Big data: You’ll have it, but can you handle it?
April 25, 2011In 1999, I was called in to troubleshoot a customer’s client/server application that had recently failed a government acceptance test by taking more than 20 minutes to complete queries during stress testing. After months of intense software redesign that included overcoming pushback from a recalcitrant software development team, we were able to increase query performance by 2,000 percent, and the system subsequently passed its acceptance test.
That experience taught me two hard-fought lessons: First, even though I am a staunch advocate of Donald Knuth’s admonition that “premature optimization is the root of all evil,” performance matters. And second, scalability is hard to achieve.
Or at least it used to be. Cloud computing is changing that. It is making scalability easier and enabling a proportional increase in the size and scope of data that organizations can process. These two ramifications — instant scalability and the advent of “big data” — are reshaping the computing and information management landscapes. Previously, big data would significantly degrade the scalability of an application, and programmers would therefore introduce throttling mechanisms or look to Moore’s law to bail them out of performance problems. But now, you can have your cake (big data) and eat it, too (scalability)! As we will see, nowhere is the need for processing big data more urgent that in the U.S. government.
For the Defense Department, the ability to rapidly exploit huge volumes of data can mean the difference between life and death. Thus, the Army recently announced it had deployed its first tactical cloud to Afghanistan. The Health and Human Services Department is funding grants to sift the huge volumes of data expected to follow adoption of electronic health care records. Meanwhile, the National Oceanic and Atmospheric Administration and Environmental Protection Agency routinely create huge quantities of sensor data as they monitor the physical environment.

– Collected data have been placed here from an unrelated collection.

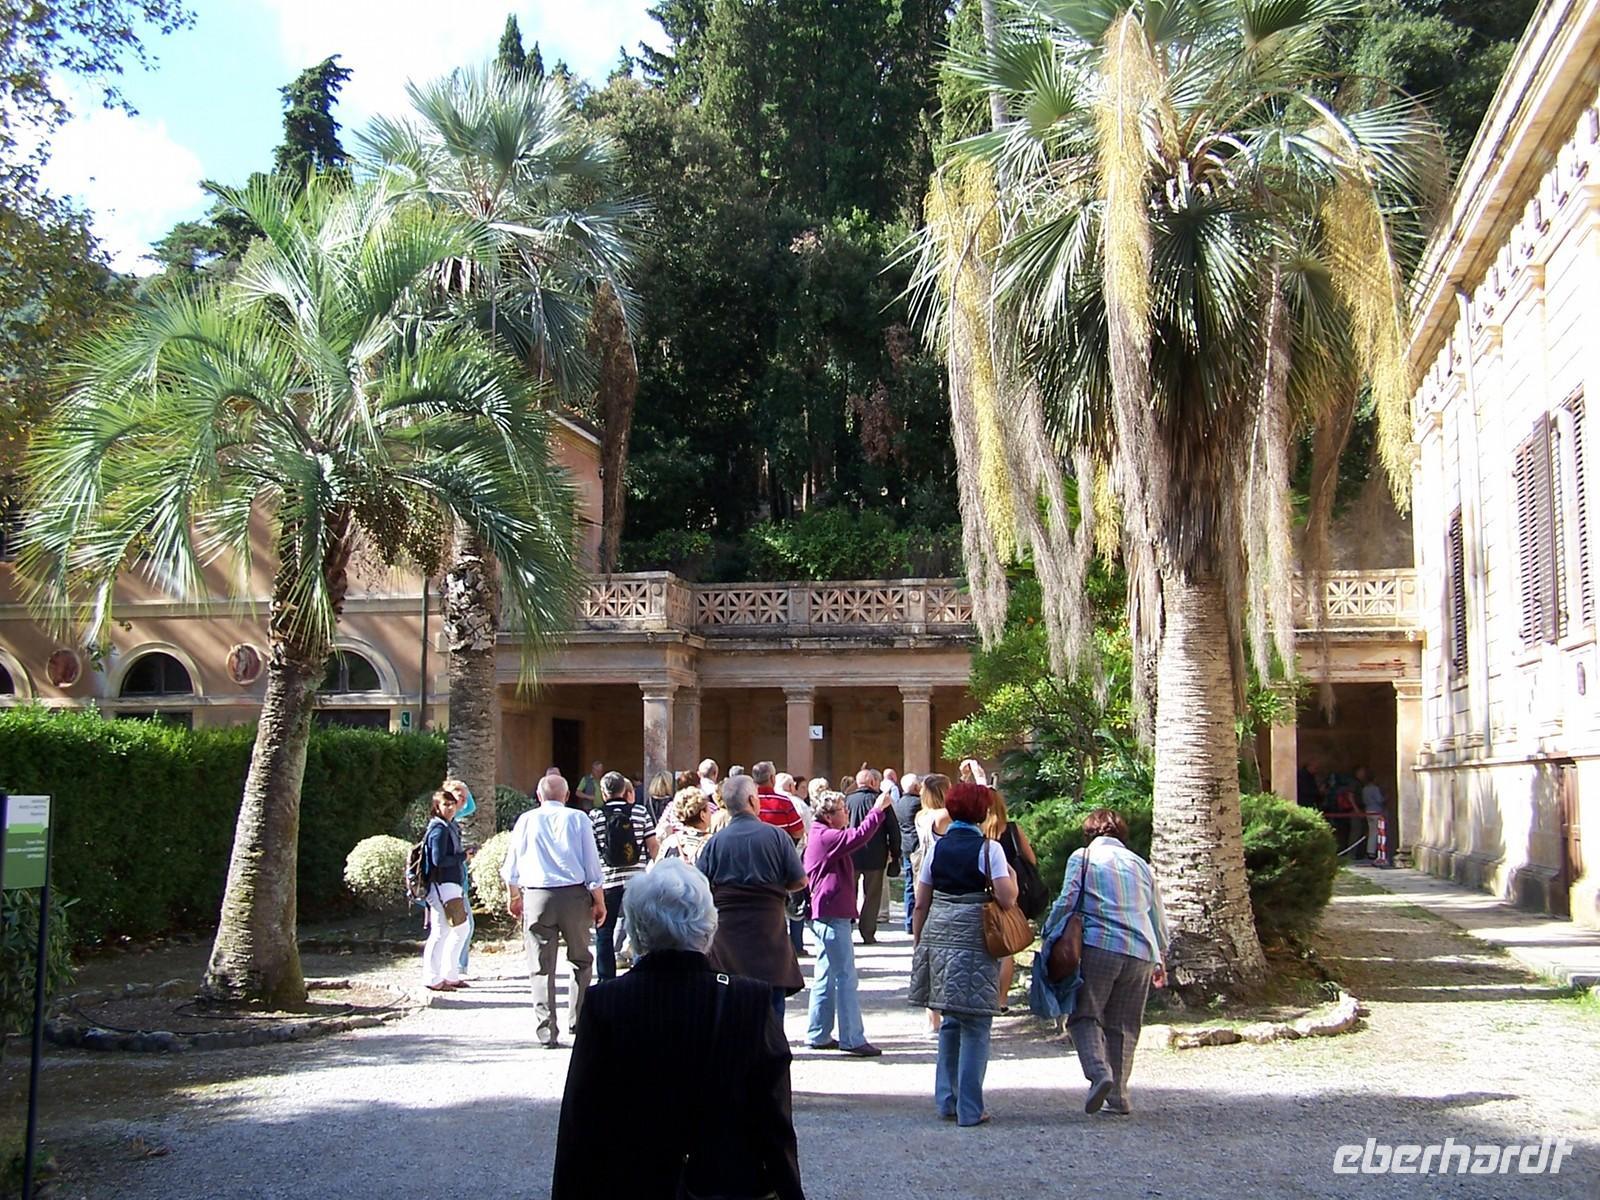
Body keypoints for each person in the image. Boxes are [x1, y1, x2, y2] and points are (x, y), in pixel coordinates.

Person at [551, 859, 805, 1200]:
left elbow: (580, 1122)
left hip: (632, 1185)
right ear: (709, 925)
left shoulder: (605, 1003)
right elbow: (774, 1121)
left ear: (637, 930)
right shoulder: (750, 1001)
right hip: (726, 1185)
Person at [1048, 808, 1169, 1116]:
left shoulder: (1083, 857)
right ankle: (1119, 1096)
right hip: (1141, 951)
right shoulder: (1141, 864)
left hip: (1100, 945)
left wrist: (1049, 931)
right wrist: (1160, 957)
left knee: (1083, 1015)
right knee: (1125, 1025)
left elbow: (1068, 899)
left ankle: (1099, 1073)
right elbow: (1156, 914)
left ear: (1089, 833)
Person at [909, 782, 1016, 1126]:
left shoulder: (937, 848)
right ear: (981, 812)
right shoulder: (989, 849)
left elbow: (921, 901)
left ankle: (946, 1100)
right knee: (977, 1022)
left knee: (951, 1019)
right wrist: (1011, 878)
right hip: (975, 935)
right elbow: (1007, 898)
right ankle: (971, 1108)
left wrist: (920, 943)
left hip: (940, 932)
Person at [501, 774, 607, 1049]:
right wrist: (599, 900)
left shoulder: (526, 820)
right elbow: (592, 864)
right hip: (574, 895)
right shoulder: (579, 819)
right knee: (581, 959)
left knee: (540, 966)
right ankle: (579, 1020)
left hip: (537, 895)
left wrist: (514, 896)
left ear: (539, 796)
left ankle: (547, 1030)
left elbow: (512, 865)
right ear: (567, 795)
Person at [694, 775, 807, 1025]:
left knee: (731, 1011)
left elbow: (700, 886)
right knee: (771, 1011)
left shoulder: (714, 843)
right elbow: (800, 880)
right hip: (769, 932)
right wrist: (776, 888)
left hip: (728, 939)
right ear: (752, 800)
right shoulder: (777, 837)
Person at [803, 788, 895, 1055]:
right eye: (843, 810)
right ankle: (852, 1038)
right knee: (845, 976)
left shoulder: (821, 833)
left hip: (826, 911)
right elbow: (859, 836)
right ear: (828, 815)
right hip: (831, 913)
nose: (847, 814)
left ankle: (819, 1033)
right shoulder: (826, 836)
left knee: (827, 973)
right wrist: (877, 810)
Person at [590, 771, 659, 981]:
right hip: (636, 880)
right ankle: (639, 975)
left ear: (604, 792)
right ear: (624, 790)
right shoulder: (640, 812)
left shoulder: (595, 816)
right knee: (638, 930)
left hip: (607, 882)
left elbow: (591, 852)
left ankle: (606, 979)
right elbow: (653, 846)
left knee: (604, 932)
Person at [981, 787, 1038, 1011]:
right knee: (1007, 949)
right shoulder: (1012, 829)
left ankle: (984, 995)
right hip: (1012, 891)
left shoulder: (978, 831)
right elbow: (1031, 860)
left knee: (985, 943)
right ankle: (1001, 1000)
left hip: (985, 892)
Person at [420, 789, 470, 992]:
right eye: (445, 804)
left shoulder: (447, 827)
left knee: (457, 929)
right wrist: (462, 857)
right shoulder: (439, 830)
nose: (450, 808)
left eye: (452, 804)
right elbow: (438, 860)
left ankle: (449, 974)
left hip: (448, 884)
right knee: (443, 930)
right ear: (437, 807)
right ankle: (433, 977)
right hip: (442, 884)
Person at [844, 767, 900, 944]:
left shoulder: (848, 800)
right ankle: (868, 932)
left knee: (848, 892)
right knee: (872, 895)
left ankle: (845, 929)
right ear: (873, 782)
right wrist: (895, 854)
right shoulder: (881, 800)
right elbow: (893, 829)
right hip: (876, 854)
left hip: (851, 853)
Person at [441, 778, 477, 978]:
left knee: (459, 927)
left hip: (457, 881)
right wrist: (462, 857)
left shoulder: (453, 819)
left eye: (464, 796)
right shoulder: (441, 823)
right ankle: (455, 968)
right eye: (458, 795)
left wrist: (463, 788)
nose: (462, 799)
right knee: (462, 926)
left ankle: (456, 968)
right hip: (448, 882)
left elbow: (471, 806)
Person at [893, 773, 924, 934]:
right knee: (920, 884)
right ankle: (917, 921)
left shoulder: (899, 802)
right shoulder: (918, 803)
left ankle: (909, 921)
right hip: (917, 846)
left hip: (905, 846)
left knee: (909, 884)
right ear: (916, 787)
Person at [658, 788, 713, 866]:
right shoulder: (711, 843)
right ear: (702, 815)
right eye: (709, 809)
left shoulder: (669, 842)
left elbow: (657, 869)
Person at [1356, 767, 1389, 865]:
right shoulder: (1375, 789)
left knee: (1371, 831)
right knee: (1378, 832)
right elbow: (1379, 800)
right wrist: (1386, 797)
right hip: (1376, 811)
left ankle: (1370, 850)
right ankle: (1375, 851)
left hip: (1368, 810)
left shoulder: (1365, 789)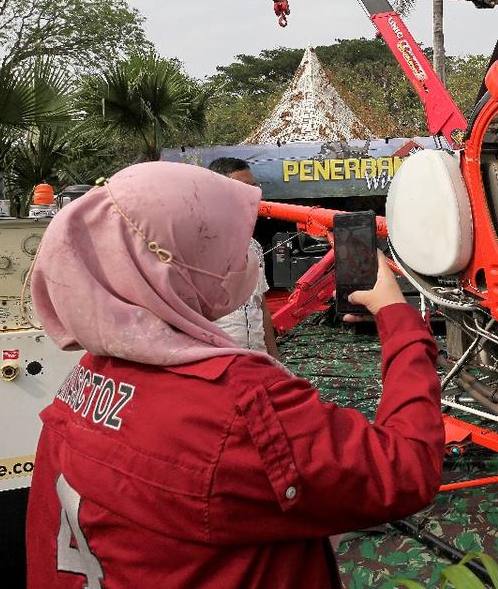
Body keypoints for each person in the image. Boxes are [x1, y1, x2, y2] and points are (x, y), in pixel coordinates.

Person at [25, 162, 443, 588]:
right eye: (219, 244)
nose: (242, 257)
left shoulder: (85, 378)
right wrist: (396, 315)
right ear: (171, 263)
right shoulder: (238, 405)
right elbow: (406, 467)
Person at [207, 156, 279, 356]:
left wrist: (276, 363)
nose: (253, 196)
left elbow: (261, 307)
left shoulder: (254, 246)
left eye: (254, 188)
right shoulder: (197, 247)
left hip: (257, 359)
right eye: (243, 189)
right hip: (219, 364)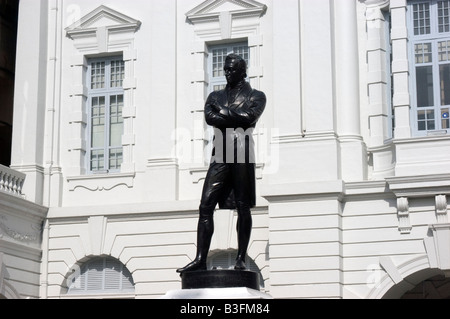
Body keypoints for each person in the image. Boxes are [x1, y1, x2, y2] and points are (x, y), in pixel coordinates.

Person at [177, 53, 266, 273]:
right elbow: (210, 118)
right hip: (220, 154)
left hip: (242, 152)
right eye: (225, 69)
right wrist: (235, 116)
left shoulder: (257, 95)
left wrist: (225, 112)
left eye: (231, 69)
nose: (226, 72)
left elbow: (250, 118)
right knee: (205, 205)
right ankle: (200, 259)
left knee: (243, 206)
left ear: (242, 71)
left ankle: (241, 257)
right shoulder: (215, 96)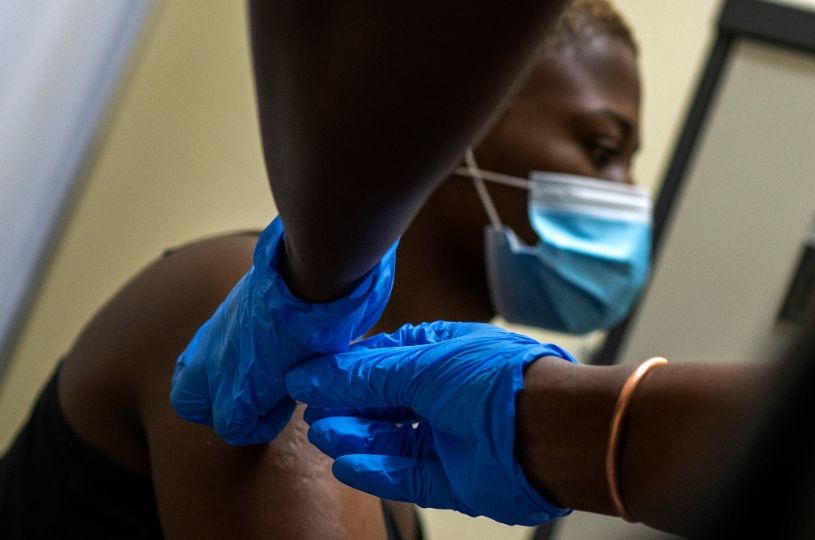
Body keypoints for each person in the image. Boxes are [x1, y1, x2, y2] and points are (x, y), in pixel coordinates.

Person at [284, 0, 815, 535]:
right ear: (450, 122)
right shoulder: (283, 368)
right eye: (603, 148)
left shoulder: (369, 430)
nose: (629, 196)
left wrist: (570, 425)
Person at [0, 0, 652, 537]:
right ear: (461, 118)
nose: (629, 195)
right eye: (600, 148)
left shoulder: (385, 454)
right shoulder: (240, 323)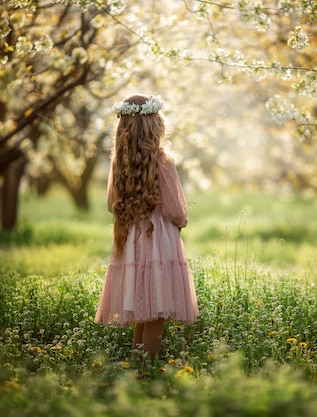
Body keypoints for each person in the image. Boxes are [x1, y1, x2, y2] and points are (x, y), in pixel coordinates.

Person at [94, 94, 199, 362]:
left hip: (132, 238)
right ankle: (145, 371)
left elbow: (111, 203)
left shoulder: (120, 161)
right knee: (157, 311)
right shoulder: (163, 160)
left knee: (146, 309)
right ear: (155, 124)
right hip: (159, 239)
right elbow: (177, 211)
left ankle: (137, 368)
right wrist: (179, 222)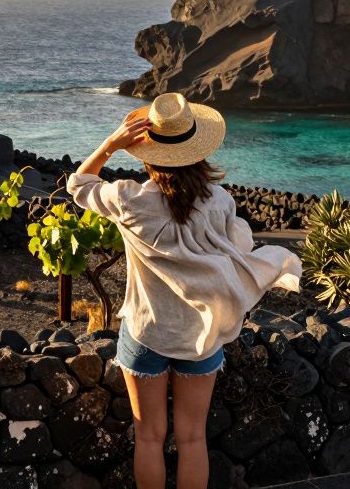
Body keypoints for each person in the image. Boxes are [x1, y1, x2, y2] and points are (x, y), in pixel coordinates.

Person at [67, 92, 302, 489]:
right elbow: (237, 247)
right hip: (203, 334)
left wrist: (111, 144)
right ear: (198, 148)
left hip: (146, 331)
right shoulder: (220, 202)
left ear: (148, 151)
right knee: (193, 439)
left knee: (149, 437)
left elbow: (79, 184)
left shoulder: (129, 199)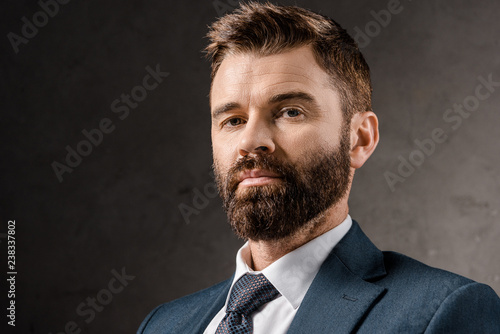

Agency by agency, from the Securities and Exchange Commission to the Justice and Homeland Security departments and every other large government organization, volumes of data are increasing exponentially. They are already struggling with big data, want big data to improve analysis and make better decisions, or a combination of the two.
So what is big data? First, it is not your father’s data. Some examples are cell phone geolocation data, sensor data, surveillance data, Wikipedia text, social media status updates and many other streams of continuous data. These streams might not be record- or document-oriented. Instead, they are often transient or might be aggregated from multiple sources.
In fact, I am beginning to see big data as an emerging data type with a unique set of properties and challenges. Big data has different meta data and processing requirements, as is evident in parallel processing algorithms such as map/reduce.
With big data, all the common meta data attributes for accuracy, lineage, security and privacy take on increased importance because of the volume of data in question. Meanwhile, parallelization is a key part of processing big data to enable useful results in a reasonable time frame. Along with parallelization, visualization and summarization are core processing techniques for big data.
Given the scale of these datasets, a processing mistake or unauthorized spillage of big data means big trouble. In addition to increased prudence, we must add meta data attributes that are unique to big data, such as granularity, degree of aggregation, use of heuristics and the degree of preprocessing. Other possible meta data attributes that might be applicable include time span, geospatial info, transience, transactional capabilities, and many others.
For government IT managers and CIOs, big data is at the doorstep. Now is the time to rethink your data architectures to accommodate this new type of data. Big data will hold great promise or peril based on your ability to understand and take advantage of it.